History

Originally called the Berkshire Garden Center, the Garden was established in 1934 by the Lenox Garden Club on a parcel of land donated by Bernhard and Irene Hoffman. A horticulturist, Kenneth Simpson of Lenox, was hired and a noteworthy collection of prized daylilies was donated by the New York Botanical Garden. Numerous gifts by other botanical gardens followed and in short order the Garden was endorsed by garden clubs all over the county.

In 1936 the Garden was granted a non-profit corporation charter and the Hoffmans donated the balance of our fifteen acres and the 1790 farmhouse which is known as the Center House today. The Herb Garden, built in 1937 on a terraced rocky slope designed by landscape architect Edward F. Belcher, was planted with varieties of hardy and tender herbs displayed according to use, plant family, and ornamental value.

During the Second World War, a Victory Garden was established to educate families in how to supply vegetables and fruits for the table during this period of rations. Canning, freezing and winter storage classes were also offered. In 1946, the Garden received a National Victory Garden Institute Award in recognition of its “contribution to the national war effort.”

Harvest Festival

The late 1930s and 1940s were an active and productive time for the BBG. New gardens were designed, planted and maintained and educational programs continued to be developed. This period included the creation of a library, an endowment fund as well as the newsletter, Cuttings, published six times a year.

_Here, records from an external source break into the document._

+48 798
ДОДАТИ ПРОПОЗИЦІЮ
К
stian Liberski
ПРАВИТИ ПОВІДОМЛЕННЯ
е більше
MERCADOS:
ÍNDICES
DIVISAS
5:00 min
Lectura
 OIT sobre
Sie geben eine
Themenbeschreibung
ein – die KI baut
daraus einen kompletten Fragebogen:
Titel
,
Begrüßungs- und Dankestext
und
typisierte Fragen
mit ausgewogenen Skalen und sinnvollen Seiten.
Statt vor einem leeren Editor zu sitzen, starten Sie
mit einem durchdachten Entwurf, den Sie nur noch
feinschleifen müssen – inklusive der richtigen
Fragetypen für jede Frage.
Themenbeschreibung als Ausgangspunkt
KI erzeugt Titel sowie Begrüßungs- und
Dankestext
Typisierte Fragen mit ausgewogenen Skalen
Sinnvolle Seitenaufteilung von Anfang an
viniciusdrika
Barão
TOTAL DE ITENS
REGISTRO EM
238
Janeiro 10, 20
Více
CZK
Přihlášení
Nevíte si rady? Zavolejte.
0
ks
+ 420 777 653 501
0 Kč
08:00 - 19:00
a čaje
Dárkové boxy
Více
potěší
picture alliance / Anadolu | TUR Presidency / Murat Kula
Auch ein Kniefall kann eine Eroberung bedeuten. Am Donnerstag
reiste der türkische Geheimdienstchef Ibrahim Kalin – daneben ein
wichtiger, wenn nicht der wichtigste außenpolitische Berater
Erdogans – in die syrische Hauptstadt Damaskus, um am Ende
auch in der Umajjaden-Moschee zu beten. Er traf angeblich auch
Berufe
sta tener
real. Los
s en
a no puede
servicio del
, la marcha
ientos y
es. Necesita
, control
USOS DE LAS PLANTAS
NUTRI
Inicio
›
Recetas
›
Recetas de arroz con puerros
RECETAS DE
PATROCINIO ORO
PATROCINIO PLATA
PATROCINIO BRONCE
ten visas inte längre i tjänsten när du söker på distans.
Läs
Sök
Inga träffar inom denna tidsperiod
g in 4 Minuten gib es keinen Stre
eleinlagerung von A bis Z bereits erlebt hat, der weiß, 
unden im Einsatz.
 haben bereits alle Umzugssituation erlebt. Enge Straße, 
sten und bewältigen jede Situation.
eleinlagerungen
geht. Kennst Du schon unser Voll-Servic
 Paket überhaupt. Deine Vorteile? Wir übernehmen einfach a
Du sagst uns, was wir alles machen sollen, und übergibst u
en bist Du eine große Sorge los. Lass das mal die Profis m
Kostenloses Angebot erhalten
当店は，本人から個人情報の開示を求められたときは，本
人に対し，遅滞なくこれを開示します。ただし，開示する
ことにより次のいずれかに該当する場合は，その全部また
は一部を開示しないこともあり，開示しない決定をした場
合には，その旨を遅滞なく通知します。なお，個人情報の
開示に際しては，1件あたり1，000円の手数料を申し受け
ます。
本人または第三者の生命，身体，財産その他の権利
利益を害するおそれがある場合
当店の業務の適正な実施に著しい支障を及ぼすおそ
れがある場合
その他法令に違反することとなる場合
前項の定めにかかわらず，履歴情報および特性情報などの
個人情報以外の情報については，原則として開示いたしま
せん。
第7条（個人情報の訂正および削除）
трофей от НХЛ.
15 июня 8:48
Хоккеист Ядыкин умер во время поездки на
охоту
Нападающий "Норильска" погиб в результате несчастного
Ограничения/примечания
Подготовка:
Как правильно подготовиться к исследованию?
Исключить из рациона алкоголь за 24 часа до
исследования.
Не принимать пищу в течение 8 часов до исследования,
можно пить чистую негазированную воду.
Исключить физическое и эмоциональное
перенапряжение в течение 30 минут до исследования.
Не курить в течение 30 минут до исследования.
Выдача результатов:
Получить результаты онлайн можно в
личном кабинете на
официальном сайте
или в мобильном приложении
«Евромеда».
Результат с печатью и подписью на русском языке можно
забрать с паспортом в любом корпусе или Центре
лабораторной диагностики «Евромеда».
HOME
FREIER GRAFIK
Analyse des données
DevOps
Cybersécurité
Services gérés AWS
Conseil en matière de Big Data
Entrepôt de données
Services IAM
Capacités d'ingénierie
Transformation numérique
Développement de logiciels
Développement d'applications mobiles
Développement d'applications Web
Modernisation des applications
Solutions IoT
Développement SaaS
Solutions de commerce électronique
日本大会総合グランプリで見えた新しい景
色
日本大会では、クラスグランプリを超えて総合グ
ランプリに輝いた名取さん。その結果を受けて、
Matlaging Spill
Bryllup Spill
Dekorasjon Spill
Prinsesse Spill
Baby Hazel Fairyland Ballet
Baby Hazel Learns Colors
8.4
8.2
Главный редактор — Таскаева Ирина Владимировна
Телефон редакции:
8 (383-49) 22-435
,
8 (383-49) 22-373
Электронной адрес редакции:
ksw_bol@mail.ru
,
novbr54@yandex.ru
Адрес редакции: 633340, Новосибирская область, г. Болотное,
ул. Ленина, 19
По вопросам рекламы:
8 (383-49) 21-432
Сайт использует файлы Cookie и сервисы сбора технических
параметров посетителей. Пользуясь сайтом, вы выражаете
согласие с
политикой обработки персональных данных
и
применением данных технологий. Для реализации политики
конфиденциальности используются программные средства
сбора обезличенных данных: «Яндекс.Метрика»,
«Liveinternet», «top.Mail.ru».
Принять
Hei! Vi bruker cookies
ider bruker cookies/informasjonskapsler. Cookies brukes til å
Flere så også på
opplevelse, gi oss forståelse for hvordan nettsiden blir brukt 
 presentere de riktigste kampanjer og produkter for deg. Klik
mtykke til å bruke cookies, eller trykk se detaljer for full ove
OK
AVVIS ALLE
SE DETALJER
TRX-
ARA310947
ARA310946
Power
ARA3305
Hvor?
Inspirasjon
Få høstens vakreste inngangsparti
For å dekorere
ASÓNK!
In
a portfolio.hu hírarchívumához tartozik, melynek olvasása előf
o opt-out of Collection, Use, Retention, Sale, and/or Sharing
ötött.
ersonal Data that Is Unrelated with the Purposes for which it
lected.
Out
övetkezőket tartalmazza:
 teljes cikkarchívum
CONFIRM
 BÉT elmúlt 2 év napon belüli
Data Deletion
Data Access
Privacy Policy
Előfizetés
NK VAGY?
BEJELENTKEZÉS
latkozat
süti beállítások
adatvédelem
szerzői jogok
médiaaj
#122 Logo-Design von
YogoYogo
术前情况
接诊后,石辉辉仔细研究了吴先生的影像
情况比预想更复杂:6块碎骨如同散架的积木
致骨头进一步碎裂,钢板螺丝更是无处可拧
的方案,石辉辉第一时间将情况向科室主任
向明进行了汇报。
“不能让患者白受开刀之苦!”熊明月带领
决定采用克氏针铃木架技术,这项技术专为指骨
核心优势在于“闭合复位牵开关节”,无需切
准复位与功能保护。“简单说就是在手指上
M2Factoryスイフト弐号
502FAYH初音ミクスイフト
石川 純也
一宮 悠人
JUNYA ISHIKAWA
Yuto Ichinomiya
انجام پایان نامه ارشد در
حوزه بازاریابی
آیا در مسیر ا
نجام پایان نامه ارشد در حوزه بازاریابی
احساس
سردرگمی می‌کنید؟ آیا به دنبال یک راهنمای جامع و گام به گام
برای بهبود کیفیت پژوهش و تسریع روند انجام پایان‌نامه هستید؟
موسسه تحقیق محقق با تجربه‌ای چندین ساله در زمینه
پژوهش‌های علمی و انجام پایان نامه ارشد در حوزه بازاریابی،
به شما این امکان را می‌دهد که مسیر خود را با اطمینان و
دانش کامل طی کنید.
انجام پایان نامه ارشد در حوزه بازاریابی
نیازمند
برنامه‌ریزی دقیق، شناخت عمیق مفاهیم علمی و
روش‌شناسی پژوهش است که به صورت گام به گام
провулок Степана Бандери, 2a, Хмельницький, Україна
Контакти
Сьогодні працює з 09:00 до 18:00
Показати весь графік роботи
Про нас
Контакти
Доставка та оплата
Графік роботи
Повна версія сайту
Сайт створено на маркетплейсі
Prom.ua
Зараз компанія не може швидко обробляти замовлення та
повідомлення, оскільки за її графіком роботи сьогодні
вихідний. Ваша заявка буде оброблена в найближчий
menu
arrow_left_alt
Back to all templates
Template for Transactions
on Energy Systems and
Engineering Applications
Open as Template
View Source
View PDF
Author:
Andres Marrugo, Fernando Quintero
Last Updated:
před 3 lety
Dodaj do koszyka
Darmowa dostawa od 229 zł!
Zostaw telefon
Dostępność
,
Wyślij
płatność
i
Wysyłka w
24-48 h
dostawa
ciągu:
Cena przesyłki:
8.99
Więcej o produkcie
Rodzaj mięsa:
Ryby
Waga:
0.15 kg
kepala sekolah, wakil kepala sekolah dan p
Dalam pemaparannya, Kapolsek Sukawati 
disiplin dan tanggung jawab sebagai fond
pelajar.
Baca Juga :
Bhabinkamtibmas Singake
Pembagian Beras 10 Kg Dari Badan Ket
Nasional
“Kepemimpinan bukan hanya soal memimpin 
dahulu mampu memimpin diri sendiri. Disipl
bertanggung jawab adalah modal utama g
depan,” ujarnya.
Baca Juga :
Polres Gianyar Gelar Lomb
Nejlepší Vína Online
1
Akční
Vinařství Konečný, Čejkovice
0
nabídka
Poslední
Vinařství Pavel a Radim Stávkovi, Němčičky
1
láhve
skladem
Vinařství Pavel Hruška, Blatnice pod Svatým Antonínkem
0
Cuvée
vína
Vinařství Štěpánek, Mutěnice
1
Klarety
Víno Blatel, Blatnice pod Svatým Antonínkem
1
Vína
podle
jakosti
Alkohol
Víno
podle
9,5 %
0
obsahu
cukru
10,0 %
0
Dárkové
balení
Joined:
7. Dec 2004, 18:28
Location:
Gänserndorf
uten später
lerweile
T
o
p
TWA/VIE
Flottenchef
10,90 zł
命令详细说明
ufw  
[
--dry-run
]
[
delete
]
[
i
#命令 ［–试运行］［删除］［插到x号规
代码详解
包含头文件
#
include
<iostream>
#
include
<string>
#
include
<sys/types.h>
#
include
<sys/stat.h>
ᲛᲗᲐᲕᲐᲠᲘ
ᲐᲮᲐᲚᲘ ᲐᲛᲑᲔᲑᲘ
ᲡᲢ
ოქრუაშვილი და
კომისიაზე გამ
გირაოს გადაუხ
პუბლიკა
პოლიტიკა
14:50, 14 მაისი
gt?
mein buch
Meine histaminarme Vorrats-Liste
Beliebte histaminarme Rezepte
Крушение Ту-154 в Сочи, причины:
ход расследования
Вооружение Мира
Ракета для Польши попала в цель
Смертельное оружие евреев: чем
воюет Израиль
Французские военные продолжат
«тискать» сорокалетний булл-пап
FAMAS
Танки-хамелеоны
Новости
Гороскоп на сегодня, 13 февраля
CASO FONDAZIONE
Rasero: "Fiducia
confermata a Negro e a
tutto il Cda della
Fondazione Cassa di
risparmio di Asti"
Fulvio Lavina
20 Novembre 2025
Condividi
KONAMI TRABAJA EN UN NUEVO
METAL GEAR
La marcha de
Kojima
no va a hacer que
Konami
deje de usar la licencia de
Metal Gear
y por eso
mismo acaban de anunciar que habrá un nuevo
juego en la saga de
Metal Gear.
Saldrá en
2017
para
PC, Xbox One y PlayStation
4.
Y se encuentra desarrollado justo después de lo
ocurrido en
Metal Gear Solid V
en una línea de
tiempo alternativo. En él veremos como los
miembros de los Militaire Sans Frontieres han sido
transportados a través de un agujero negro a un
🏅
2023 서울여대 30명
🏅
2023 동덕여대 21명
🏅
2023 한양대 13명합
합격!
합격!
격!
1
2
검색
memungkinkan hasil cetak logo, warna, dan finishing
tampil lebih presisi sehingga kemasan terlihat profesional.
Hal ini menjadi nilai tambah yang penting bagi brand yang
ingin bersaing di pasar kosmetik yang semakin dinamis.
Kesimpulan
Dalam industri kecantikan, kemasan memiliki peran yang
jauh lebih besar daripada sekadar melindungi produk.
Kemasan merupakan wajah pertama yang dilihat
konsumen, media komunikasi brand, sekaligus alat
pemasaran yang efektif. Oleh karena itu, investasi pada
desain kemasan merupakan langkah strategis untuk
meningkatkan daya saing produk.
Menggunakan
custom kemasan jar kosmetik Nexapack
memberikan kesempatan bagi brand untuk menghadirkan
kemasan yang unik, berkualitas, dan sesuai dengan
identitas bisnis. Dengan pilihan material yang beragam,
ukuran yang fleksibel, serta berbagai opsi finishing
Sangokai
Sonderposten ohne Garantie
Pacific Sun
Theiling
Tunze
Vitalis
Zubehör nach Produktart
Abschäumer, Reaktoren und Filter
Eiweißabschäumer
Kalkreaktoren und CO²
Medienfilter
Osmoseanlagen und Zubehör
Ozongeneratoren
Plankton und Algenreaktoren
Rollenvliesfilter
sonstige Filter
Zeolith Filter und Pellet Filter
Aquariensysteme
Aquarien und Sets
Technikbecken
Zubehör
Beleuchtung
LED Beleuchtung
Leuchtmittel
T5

The Garden received international attention by participating in the New York World’s Fair in 1939 where it held an exhibition of Kenneth Simpson’s collection of native trees and an exhibition of photographs of trees by the well-known photographer, Edwin Lincoln.

Prestigious groups such as the Garden Club Federation of Massachusetts and the Garden Club of America have made numerous awards to the Garden since its inception, including the Gold Medal Award from the Garden Club of New Jersey for the BBG’s “outstanding influence in horticulture in the community.”

In the 75 years since its inception, the Berkshire Botanical Garden has continued to develop and prosper because of the generosity of individuals and institutions that share in our belief that a Botanical Garden is not only a place of serenity and beauty, but an essential component of a healthy community.